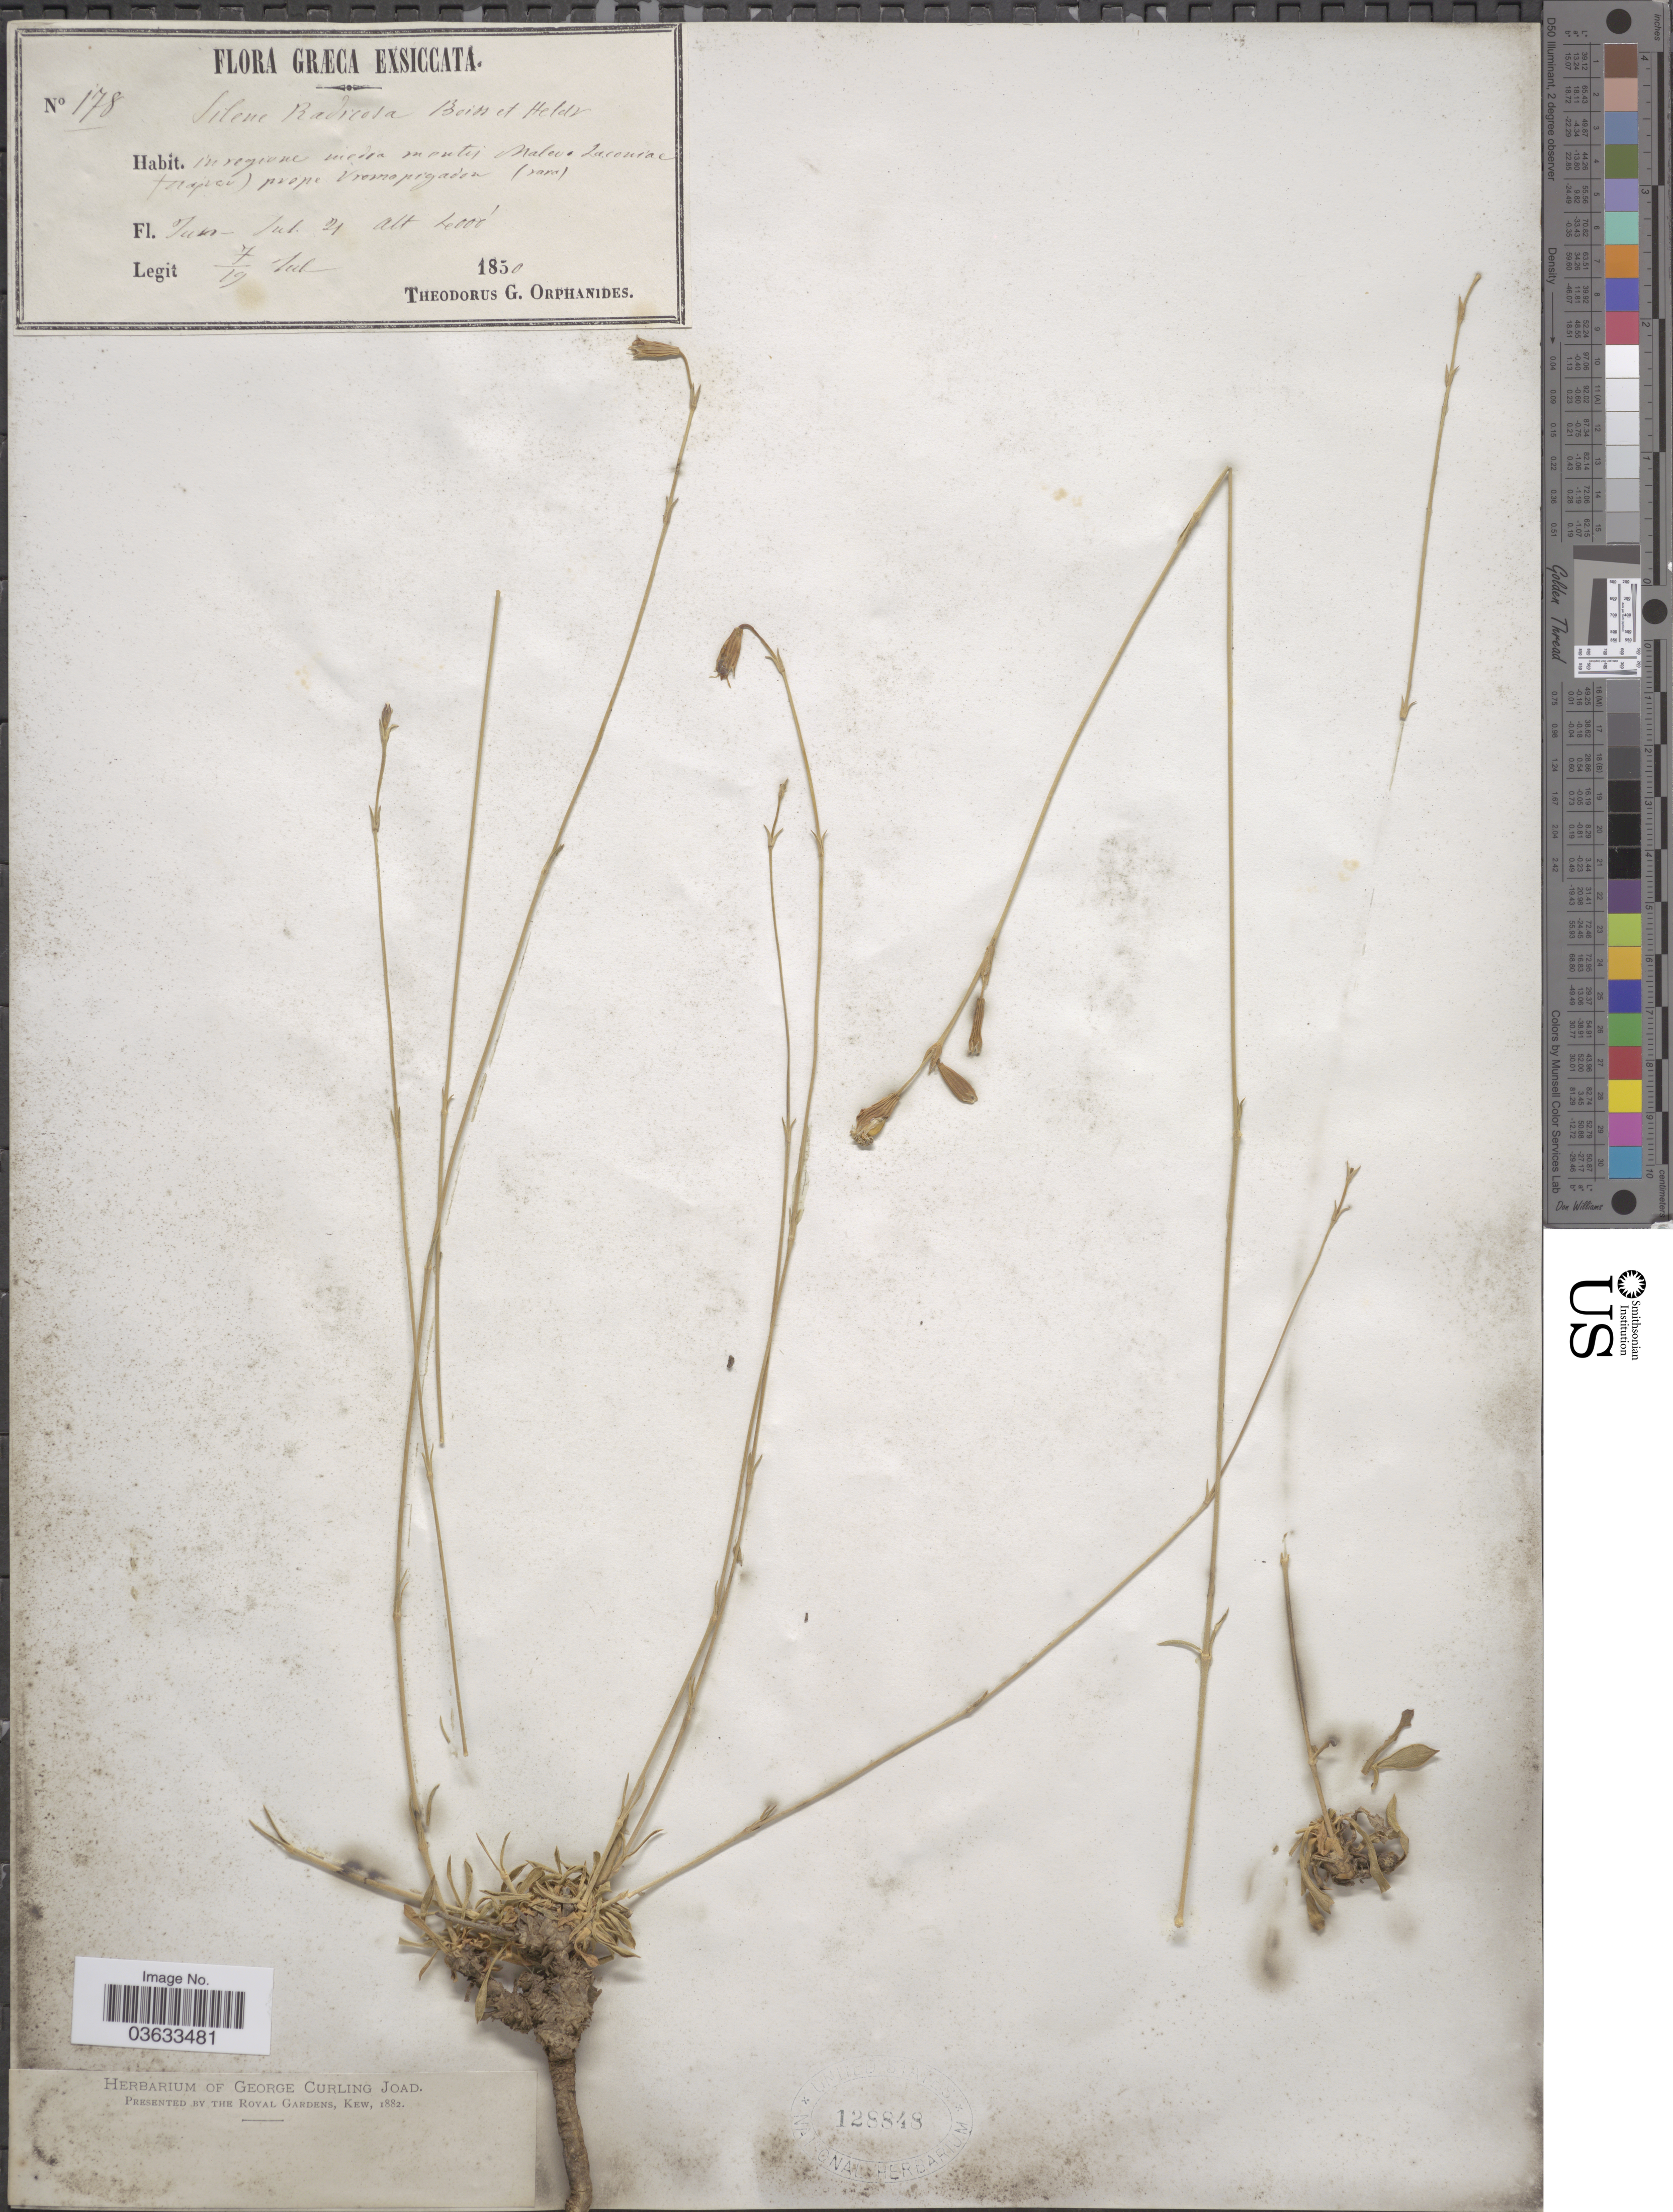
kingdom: Plantae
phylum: Tracheophyta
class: Magnoliopsida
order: Caryophyllales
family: Caryophyllaceae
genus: Silene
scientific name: Silene radicosa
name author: Boiss. & Heldr.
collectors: T. G. Orphanides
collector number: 178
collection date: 1850-07-07/1850-07-19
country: Greece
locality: Græca. In regione media montis Malevo Laconiae (Parnon) prope Vromopigadon.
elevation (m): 1219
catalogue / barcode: US 128848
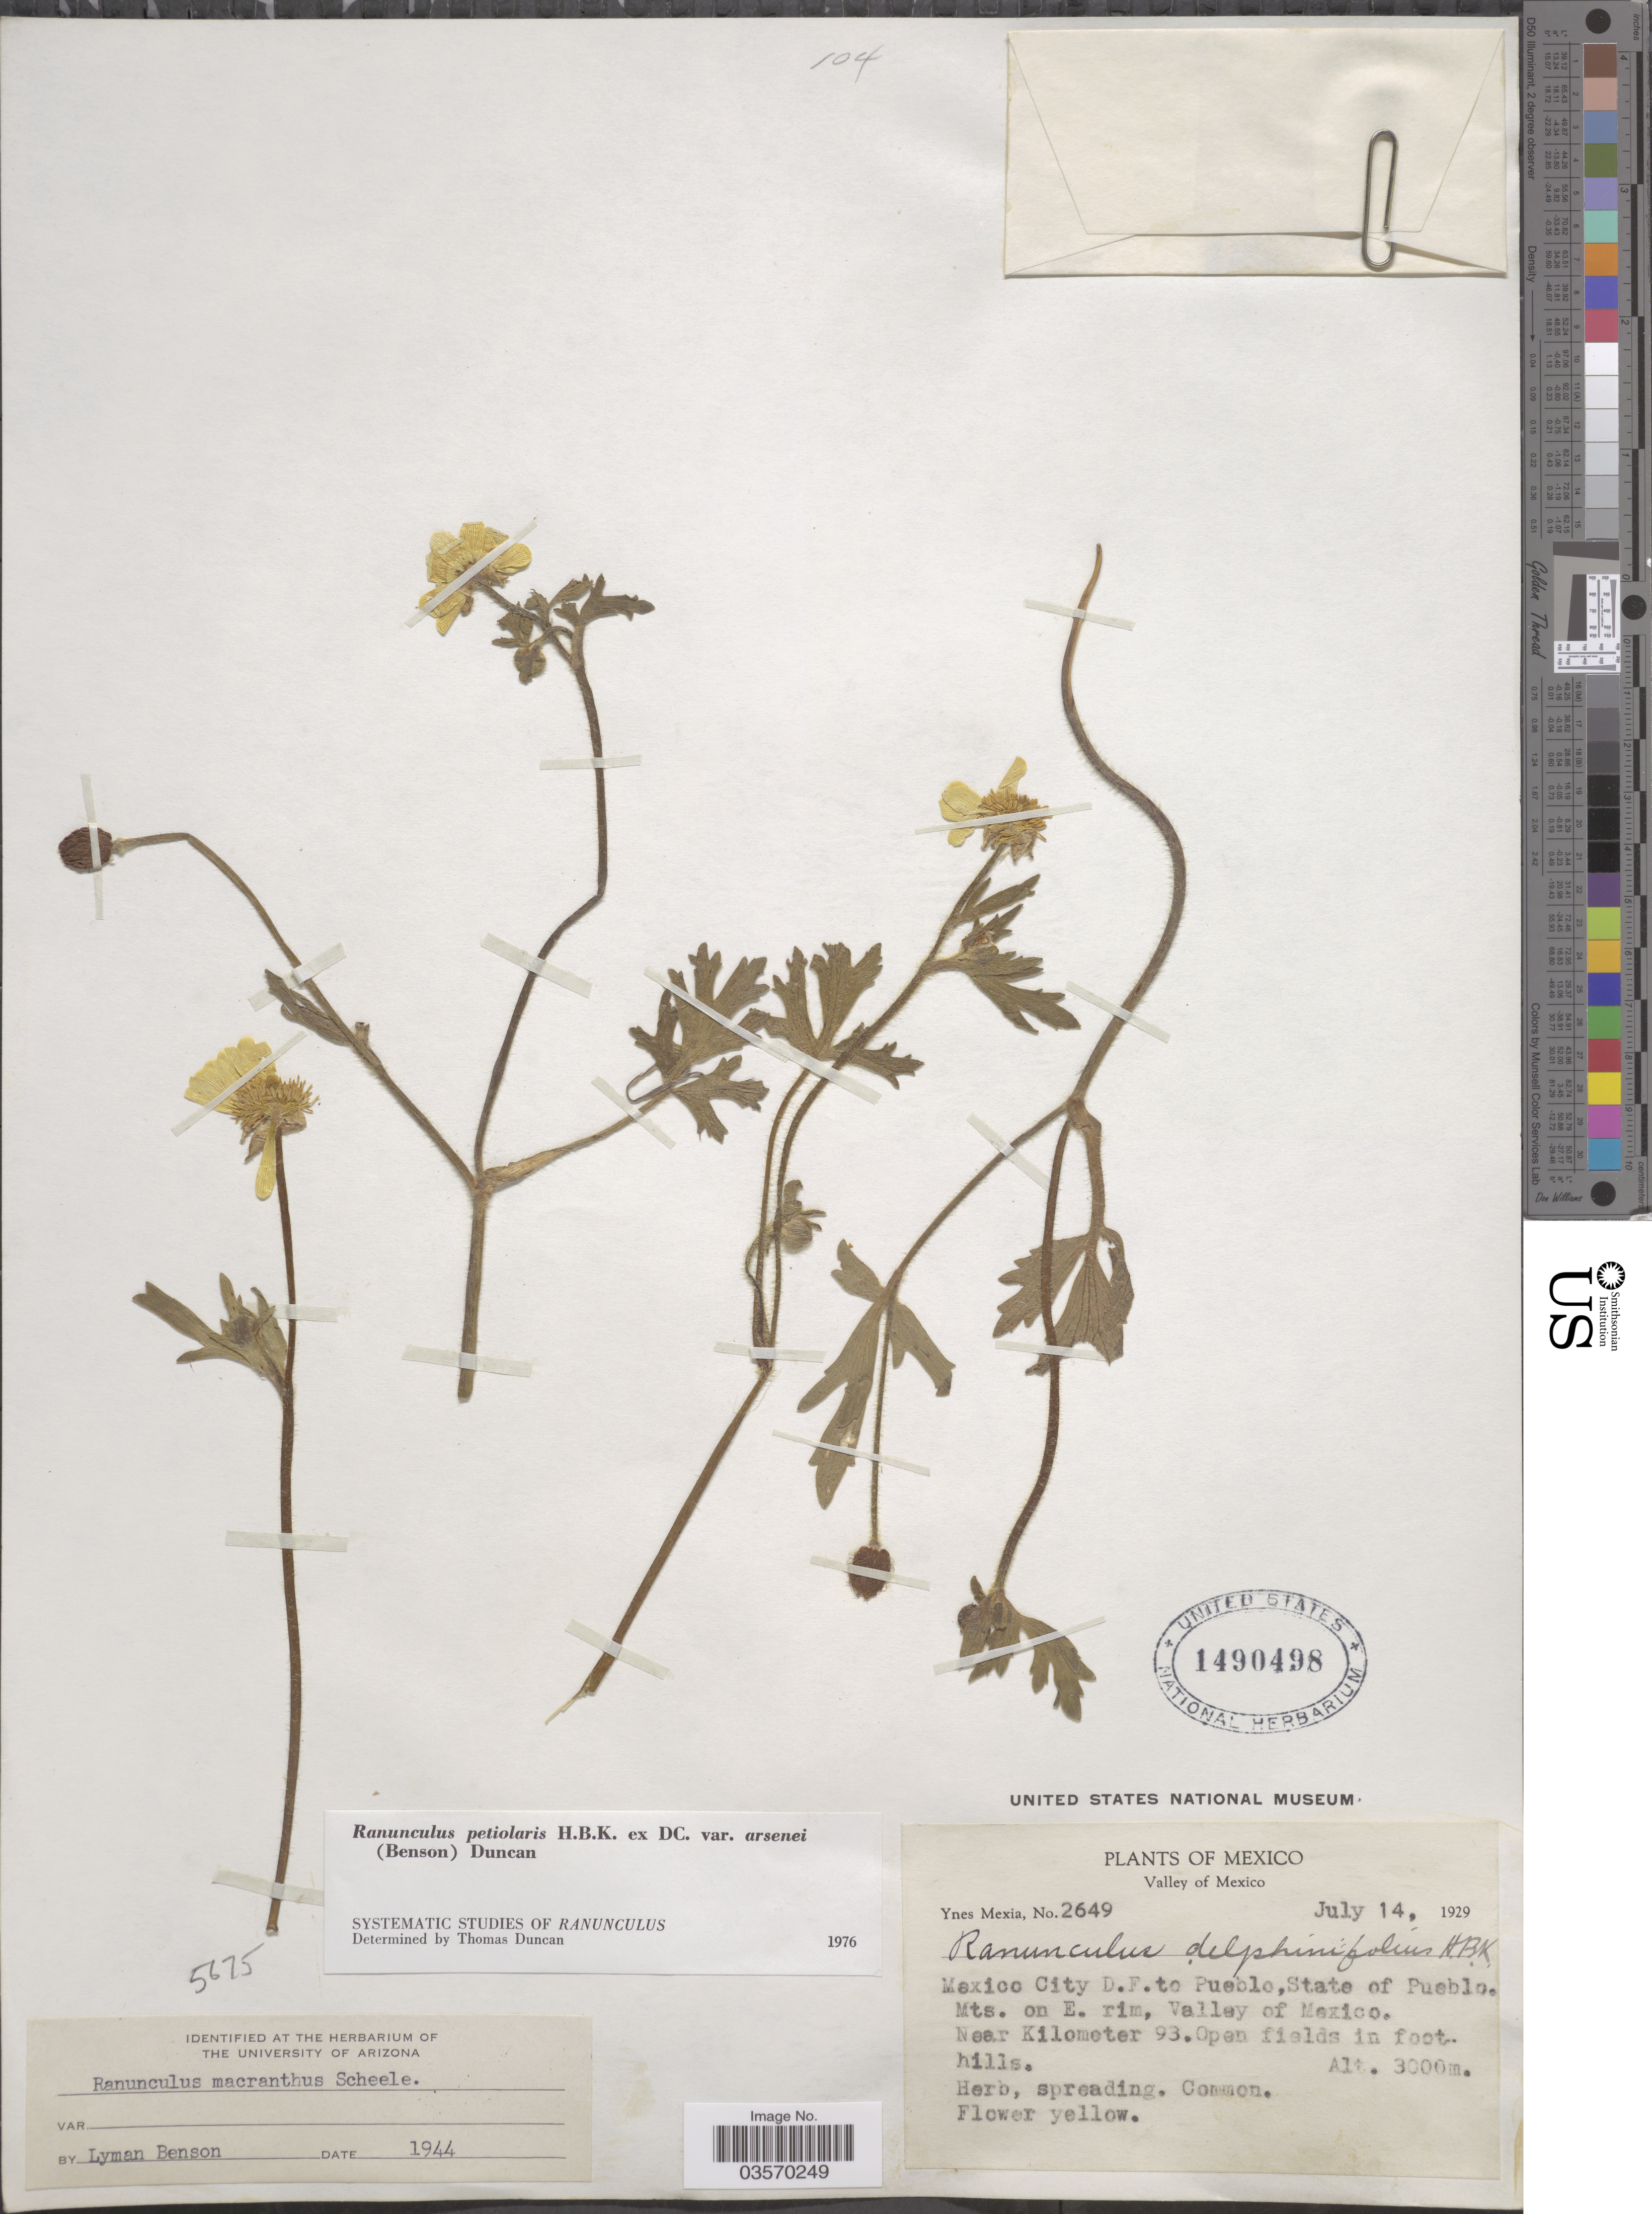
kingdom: Plantae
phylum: Tracheophyta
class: Magnoliopsida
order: Ranunculales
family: Ranunculaceae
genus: Ranunculus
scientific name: Ranunculus petiolaris var. arsenei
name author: (L.D. Benson) Duncan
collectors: Y. Mexia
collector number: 2649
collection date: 1929-07-14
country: Mexico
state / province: Puebla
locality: Valley of Mexico. Mexico City D.F. to Pueblo, State of Pueblo. Mts. on E. rim, Valley of Mexico. Near Kilometer 93.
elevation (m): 3000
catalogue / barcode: US 1490498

#####

**Goal of the exercise:** Reproduce the data word for word, from the line containing "collectors: T. G. Orphanides" down to the end of the data, with both ends included. Leave out the pictures.

**Written solution:**
collectors: T. G. Orphanides
collector number: 178
collection date: 1850-07-07/1850-07-19
country: Greece
locality: Græca. In regione media montis Malevo Laconiae (Parnon) prope Vromopigadon.
elevation (m): 1219
catalogue / barcode: US 128848
kingdom: Plantae
phylum: Tracheophyta
class: Magnoliopsida
order: Ranunculales
family: Ranunculaceae
genus: Ranunculus
scientific name: Ranunculus petiolaris var. arsenei
name author: (L.D. Benson) Duncan
collectors: Y. Mexia
collector number: 2649
collection date: 1929-07-14
country: Mexico
state / province: Puebla
locality: Valley of Mexico. Mexico City D.F. to Pueblo, State of Pueblo. Mts. on E. rim, Valley of Mexico. Near Kilometer 93.
elevation (m): 3000
catalogue / barcode: US 1490498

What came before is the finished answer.